**本文抜粋**
──────────────────────────────

今、アジアで最も注目されるアーティストのひとりがマリア・タニグチです。

タニグチという姓から日本人との関連が予想されますが、本人は生粋のマニラっ子(そんな言葉があるか知りませんが)。

今も、生活と作品制作の中心はフィリピンのマニラです。

マリアという名前からわかるとおり、女性です。

けっこうかわいいです(好み)。


女性のアーティストというのは、100年ほど前まではほとんどいませんでした。

美術はむさ苦しい男の世界だったんです。

ですが、今、日本の美術大学は7割が女の子です。

世界的にも、似たような状況らしいです。


現代美術はとにかくいろいろな素材を使った多様な表現が多いのですが、これも女性アーティストが増えてきたことが一因にあるとおもいます。

やっぱり、女性がつくる美術作品は、根本的に男性がつくるものと違うんです。


特に私が「女性っぽい表現だなぁ」と思うのは、「身体」と「反復」をつかった表現です。


女性は、男が不可能な「こどもを産む」ということが可能です。

そのため、そうとう男の体とはつくりが違うようなのです。

見た目とか、胸があるとかそういうこと以上に、肉体というものの感じ方がなんかいろいろ違うらしい。

生物学的にどっちも経験した人はあまりいないので細かいことはよくわかりませんが、なんかすごく違うらしい。

──────────────────────────────

**提示資料**
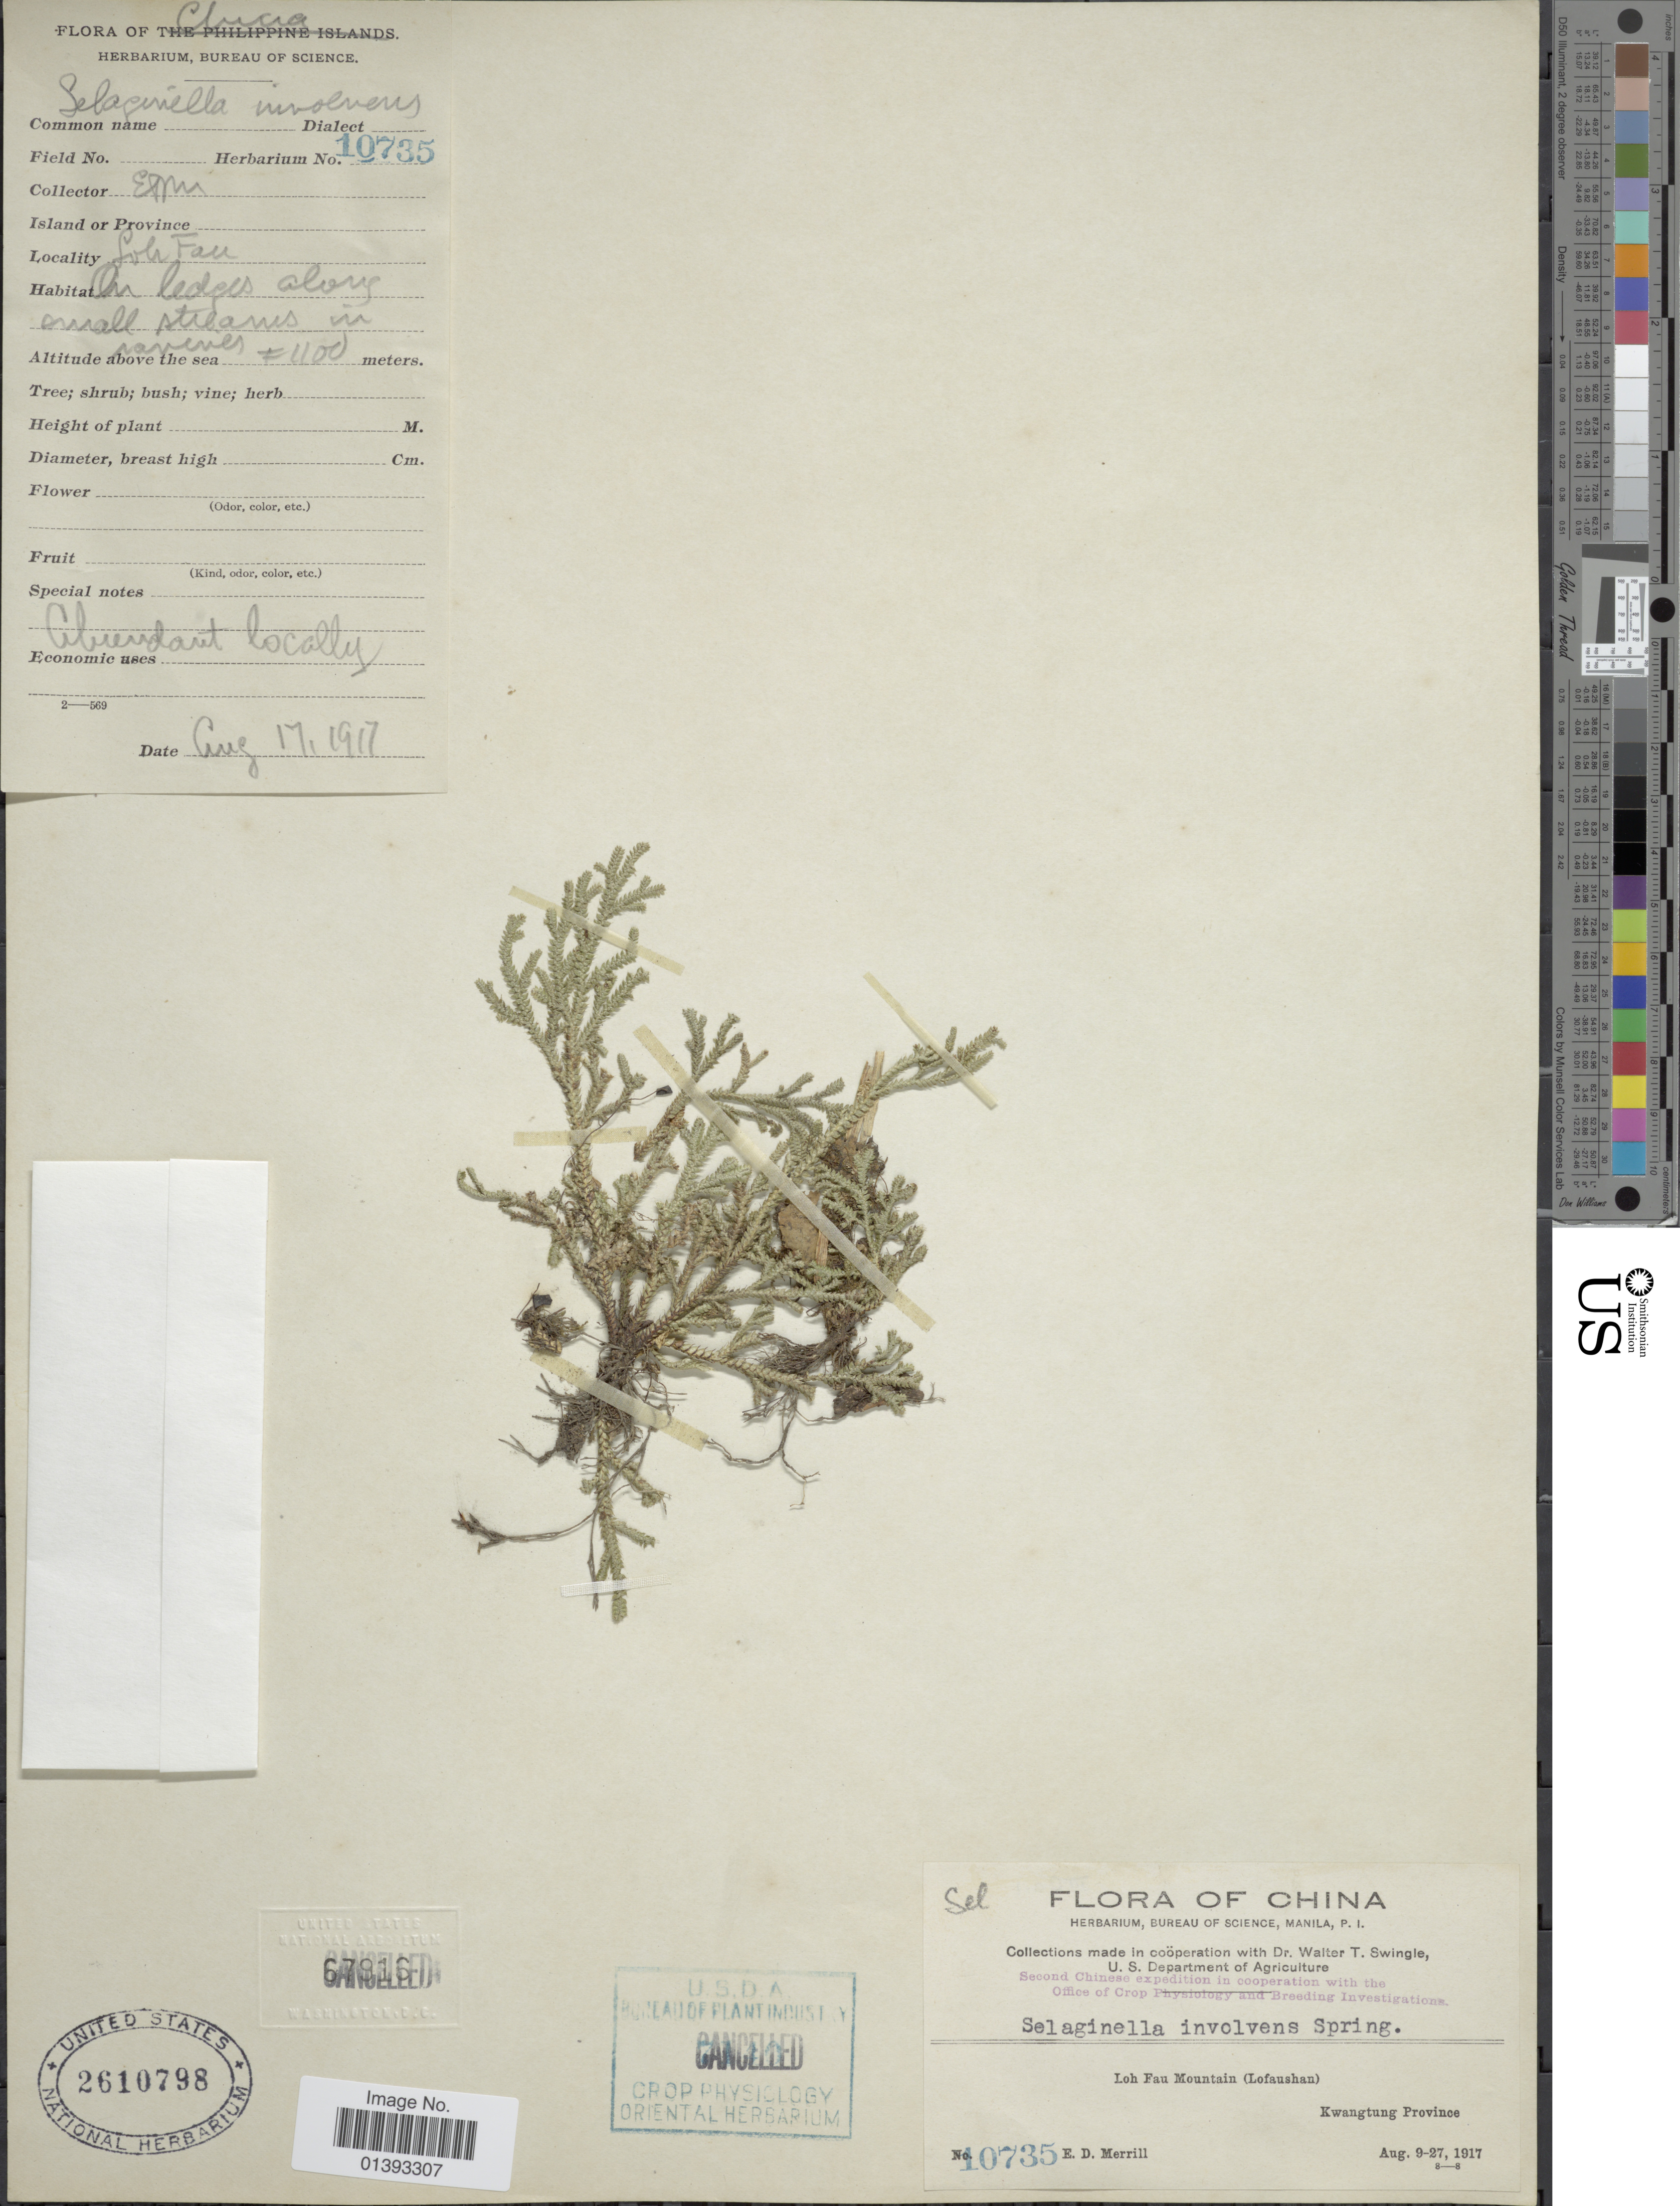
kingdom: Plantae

──────────────────────────────

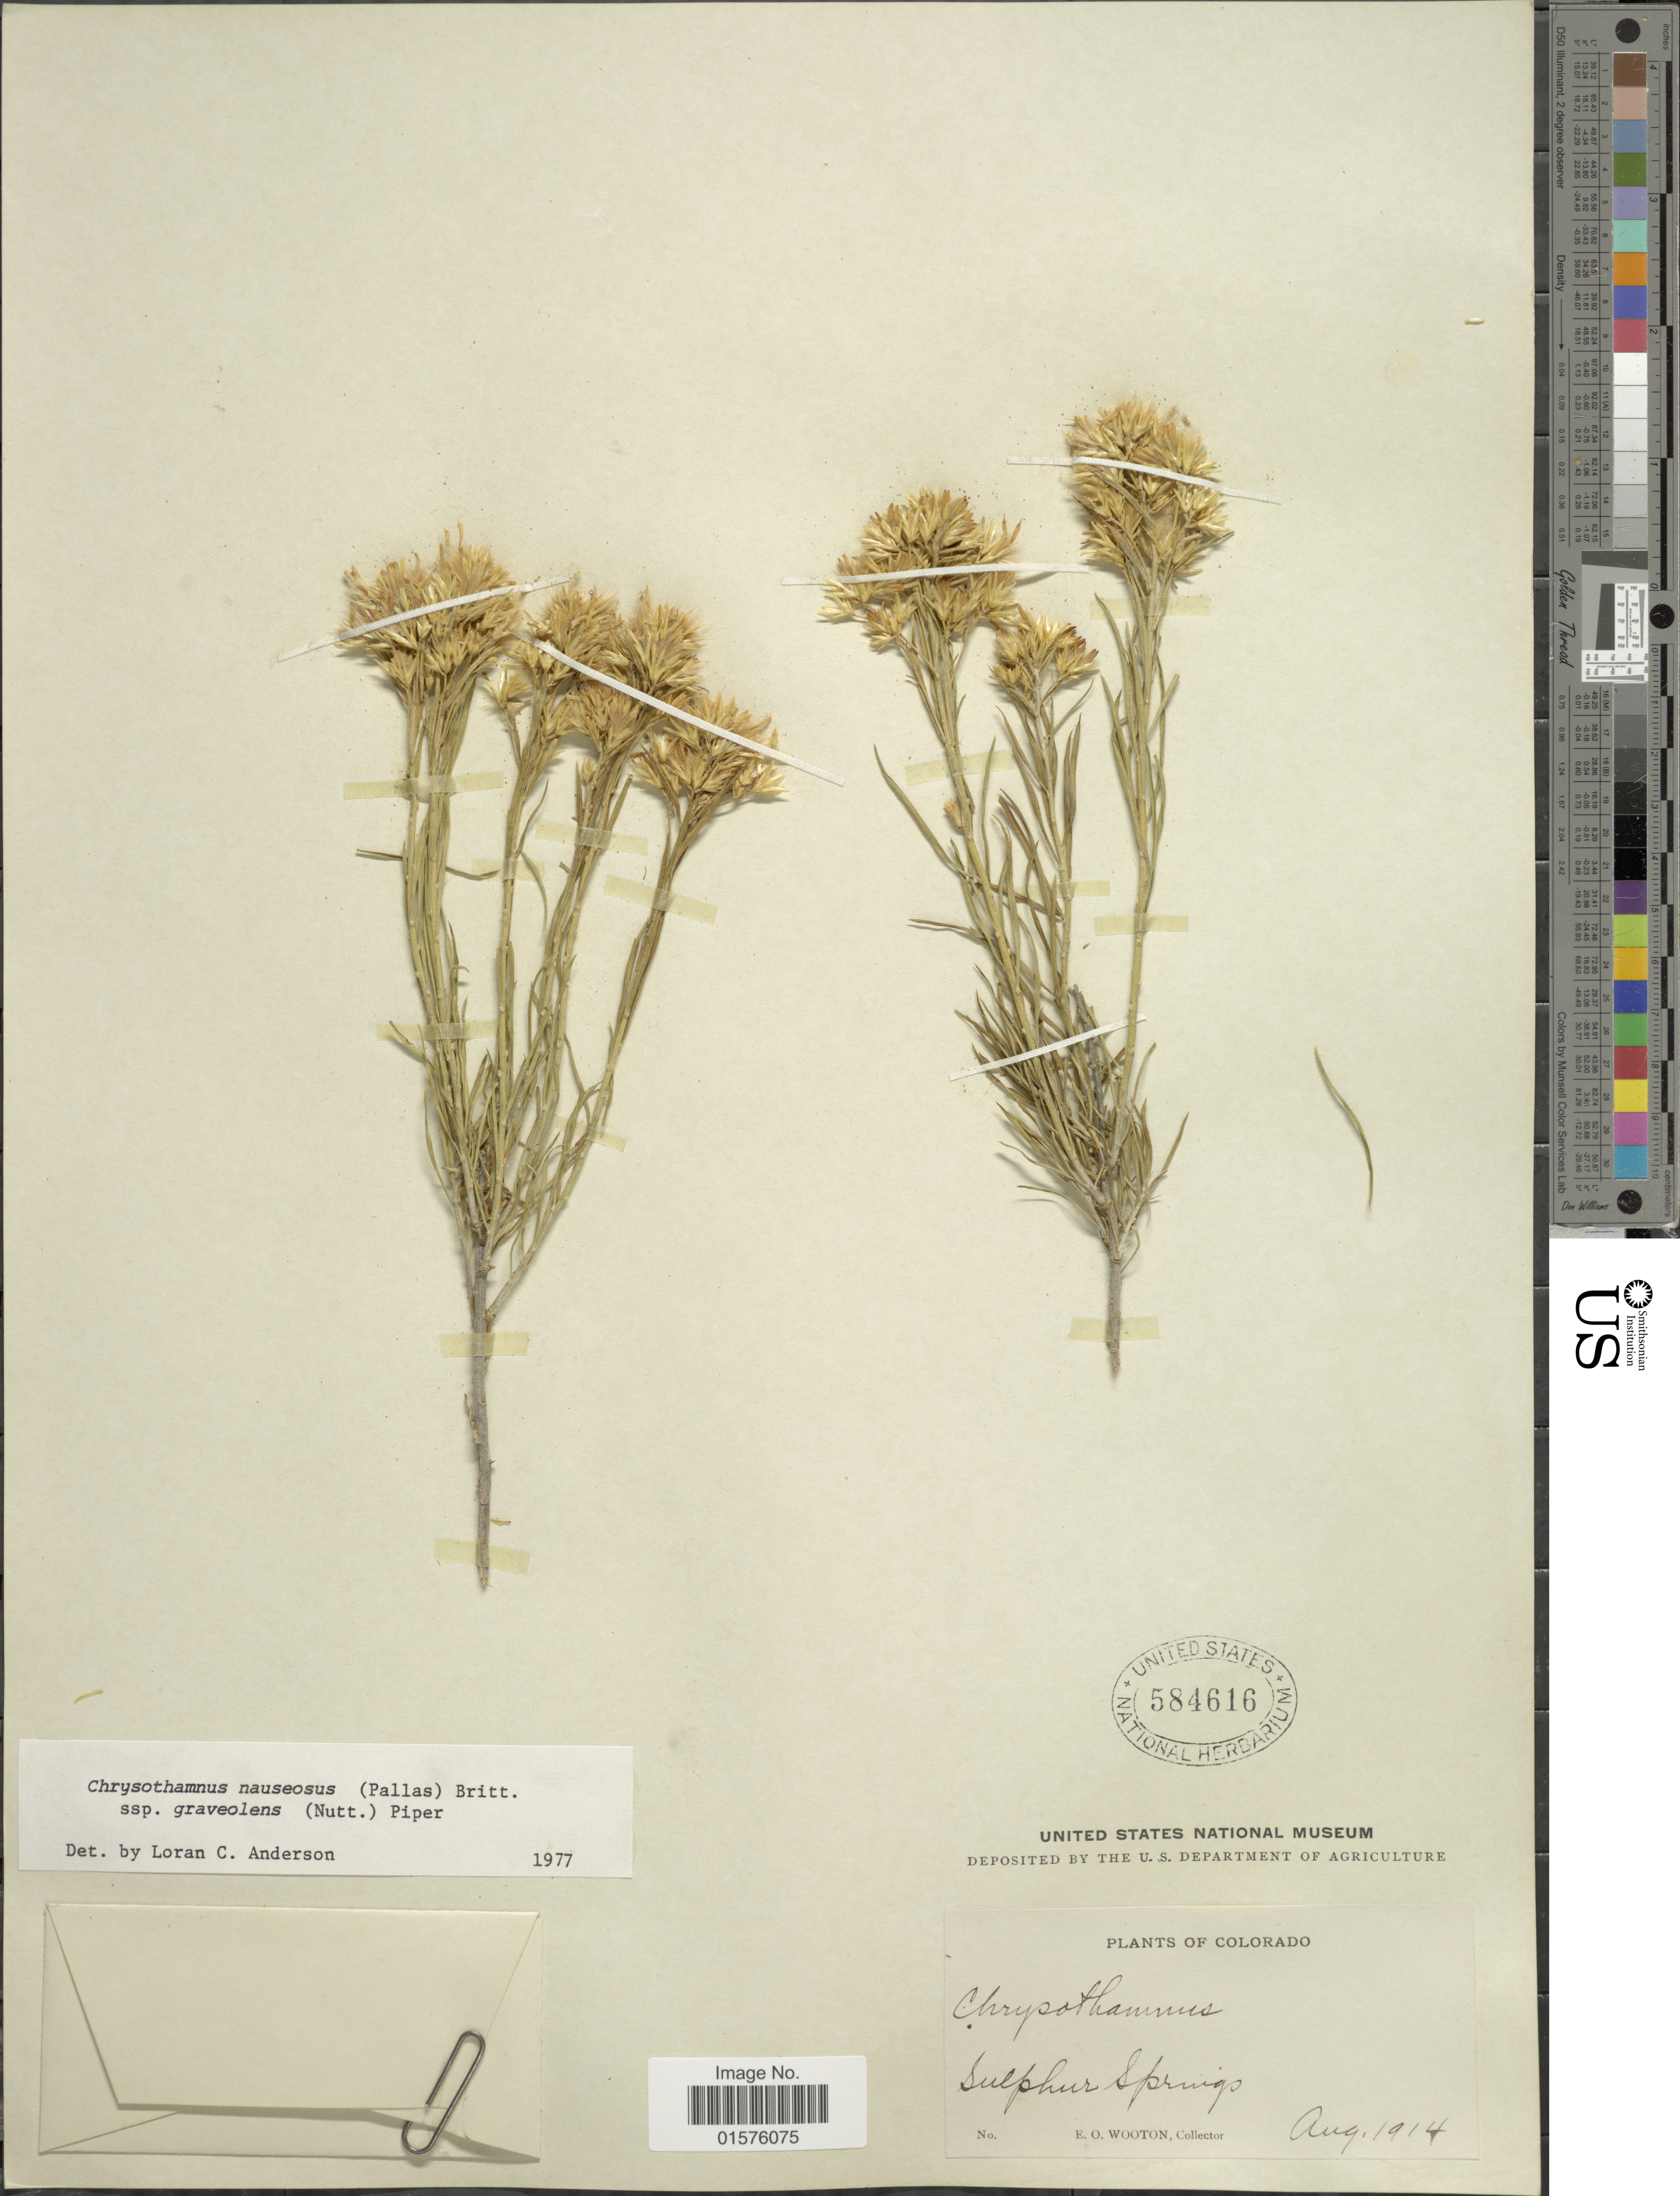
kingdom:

──────────────────────────────

**課題 A**
女性アーティストについての本文抜粋のうち、「ですが、今、日本の美術大学は7割が女の子です。」を含む語句で始まり「なぁ」と思うのは、「身体」と「反復」をつかった表現です。」で終わる部分を、一字一句違えずに書き写して返してください。
**課題 B**
マリア・タニグチと女性アーティストを扱った本文抜粋について、最後の文に続けて書き継いでください。

**解答 A**
ですが、今、日本の美術大学は7割が女の子です。

世界的にも、似たような状況らしいです。


現代美術はとにかくいろいろな素材を使った多様な表現が多いのですが、これも女性アーティストが増えてきたことが一因にあるとおもいます。

やっぱり、女性がつくる美術作品は、根本的に男性がつくるものと違うんです。


特に私が「女性っぽい表現だなぁ」と思うのは、「身体」と「反復」をつかった表現です。

**解答 B**
女性の方が、なんかダイナミックに自分の体を感じているっぽい。

そのため、女性は表現をする際に、「身体」というテーマを扱う人がやたら多いのです。

大学時代に「これは生理をイメージしてつくりました」という作品を見せられたおじいちゃん教授の困り顔は、今でも忘れられません。


もうひとつが「反復」。

女性は、なぜか同じ作業を、ずっと繰り返して作品をつくることを好みます。


いや、そんなこと言えば、絵を描くことなんて、男性も女性も変わらず、絵の具をペタッと画面に置くという作業の繰り返しでしかないんですが。

そういうのを超えて、なんかもう、病的なまでにくり返しくり返しおなじ作業を続けるんです。

 

まぁ、見てください。


本日の作品はマリア・タニグチの「Untitled」(無題)という作品です。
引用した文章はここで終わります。